BRIEF:
Of all the entries below, only the lines from the one with "Figure 2. Radar" up to and including the one with "Figure 2. SWCNT" are to be duplicated exactly.

EXTRACTED INFORMATION:
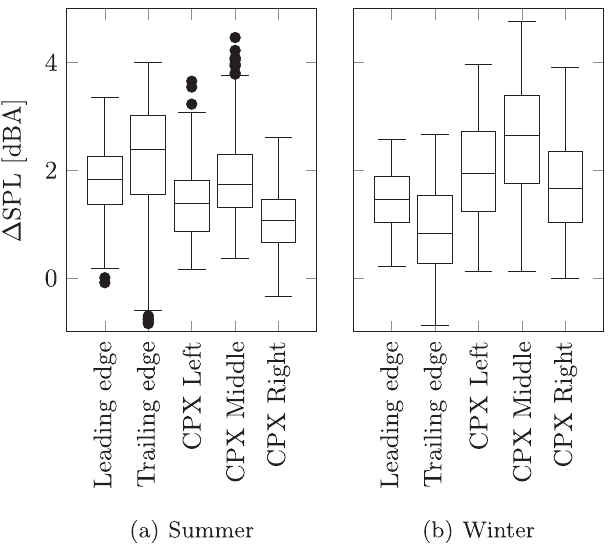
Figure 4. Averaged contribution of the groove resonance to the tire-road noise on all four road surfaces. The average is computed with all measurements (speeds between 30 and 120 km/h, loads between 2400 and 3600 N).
* * *
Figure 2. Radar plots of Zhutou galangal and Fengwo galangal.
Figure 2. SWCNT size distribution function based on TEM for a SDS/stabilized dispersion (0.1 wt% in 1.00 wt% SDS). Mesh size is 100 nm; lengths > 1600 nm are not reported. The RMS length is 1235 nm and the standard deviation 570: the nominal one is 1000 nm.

SOLUTION TO THIS EXERCISE:
Figure 2. Radar plots of Zhutou galangal and Fengwo galangal.
Figure 2. SWCNT size distribution function based on TEM for a SDS/stabilized dispersion (0.1 wt% in 1.00 wt% SDS). Mesh size is 100 nm; lengths > 1600 nm are not reported. The RMS length is 1235 nm and the standard deviation 570: the nominal one is 1000 nm.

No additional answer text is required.